[Stored data entries]
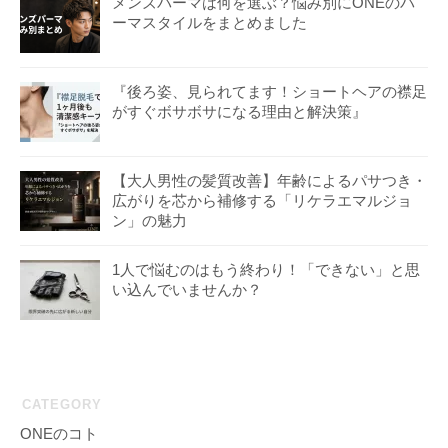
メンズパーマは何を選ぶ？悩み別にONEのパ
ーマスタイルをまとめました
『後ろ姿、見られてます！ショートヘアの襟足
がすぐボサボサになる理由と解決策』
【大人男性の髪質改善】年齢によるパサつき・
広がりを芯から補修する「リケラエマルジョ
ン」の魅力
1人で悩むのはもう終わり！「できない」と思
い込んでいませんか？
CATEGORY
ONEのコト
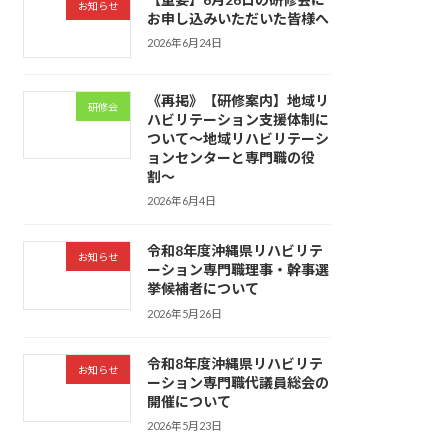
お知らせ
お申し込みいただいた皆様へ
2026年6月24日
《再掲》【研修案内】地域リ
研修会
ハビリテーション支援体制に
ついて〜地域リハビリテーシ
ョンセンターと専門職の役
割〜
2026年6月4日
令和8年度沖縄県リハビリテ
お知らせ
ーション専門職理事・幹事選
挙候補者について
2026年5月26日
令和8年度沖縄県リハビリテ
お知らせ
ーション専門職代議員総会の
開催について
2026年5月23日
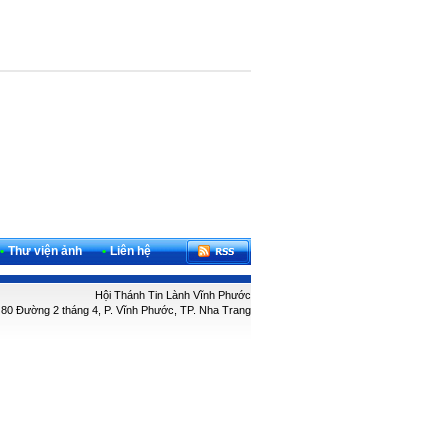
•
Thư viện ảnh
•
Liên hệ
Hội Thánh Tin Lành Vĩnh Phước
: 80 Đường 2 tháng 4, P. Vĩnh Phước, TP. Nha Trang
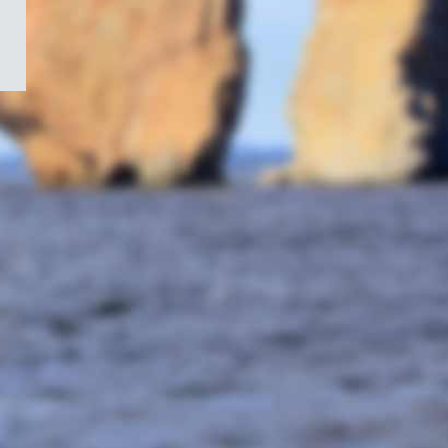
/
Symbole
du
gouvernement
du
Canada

==

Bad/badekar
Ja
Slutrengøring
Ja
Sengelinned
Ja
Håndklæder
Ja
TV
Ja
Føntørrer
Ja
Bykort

*WHAT THE TASK REQUIRES*:
Write down how many lines of the data above contain the string "Phước", and include nothing besides that number.

*RESPONSE AREA*:
2